🤖 AI Summary
This work addresses the challenge that existing causal discovery methods struggle to effectively model the synergistic interplay of semantic, spatial, and temporal contexts in social media text, leading to inaccurate identification of causal relationships among disaster events. To this end, the authors propose CaST, a novel framework that uniquely integrates these three contextual dimensions into a dynamic event graph. Specifically, CaST leverages a disaster-pretrained large language model to extract semantic features, incorporates spatiotemporal coordinates to construct the event graph, and employs a multi-head graph attention network to learn directed causal dependencies. Evaluated on a newly curated dataset of 167,000 tweets related to Hurricane Harvey, CaST significantly outperforms state-of-the-art methods. Ablation studies further demonstrate that spatial and temporal contexts are crucial for improving recall and training stability, thereby enhancing the robustness and interpretability of causal discovery.
📝 Abstract
Understanding causality between real-world events from social media is essential for situational awareness, yet existing causal discovery methods often overlook the interplay between semantic, spatial, and temporal contexts.
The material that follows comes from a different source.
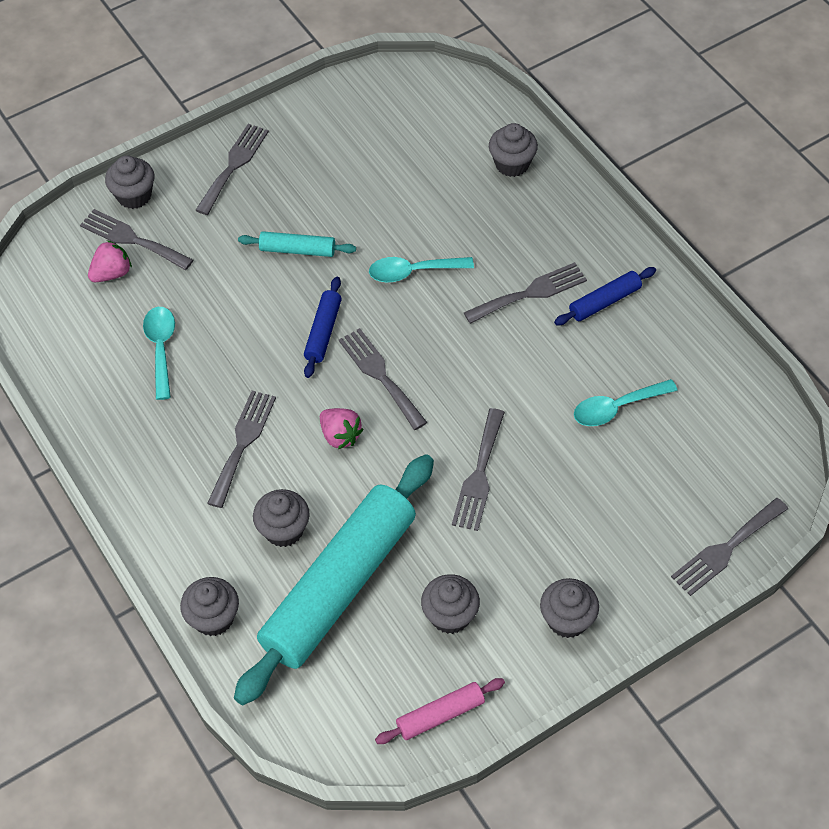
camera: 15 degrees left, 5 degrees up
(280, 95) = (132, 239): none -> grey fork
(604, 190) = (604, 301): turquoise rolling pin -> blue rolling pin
We propose CaST: Causal Discovery via Spatio-Temporal Graphs, a unified framework for causal discovery in disaster domain that integrates semantic similarity and spatio-temporal proximity using Large Language Models (LLMs) pretrained on disaster datasets. CaST constructs an event graph for each window of tweets. Each event extracted from tweets is represented as a node embedding enriched with its contextual semantics, geographic coordinates, and temporal features. These event nodes are then connected to form a spatio-temporal event graph, which is processed using a multi-head Graph Attention Network (GAT) \cite{gat} to learn directed causal relationships. We construct an in-house dataset of approximately 167K disaster-related tweets collected during Hurricane Harvey and annotated following the MAVEN-ERE schema. Experimental results show that CaST achieves superior performance over both traditional and state-of-the-art methods. Ablation studies further confirm that incorporating spatial and temporal signals substantially improves both recall and stability during training. Overall, CaST demonstrates that integrating spatio-temporal reasoning into event graphs enables more robust and interpretable causal discovery in disaster-related social media text.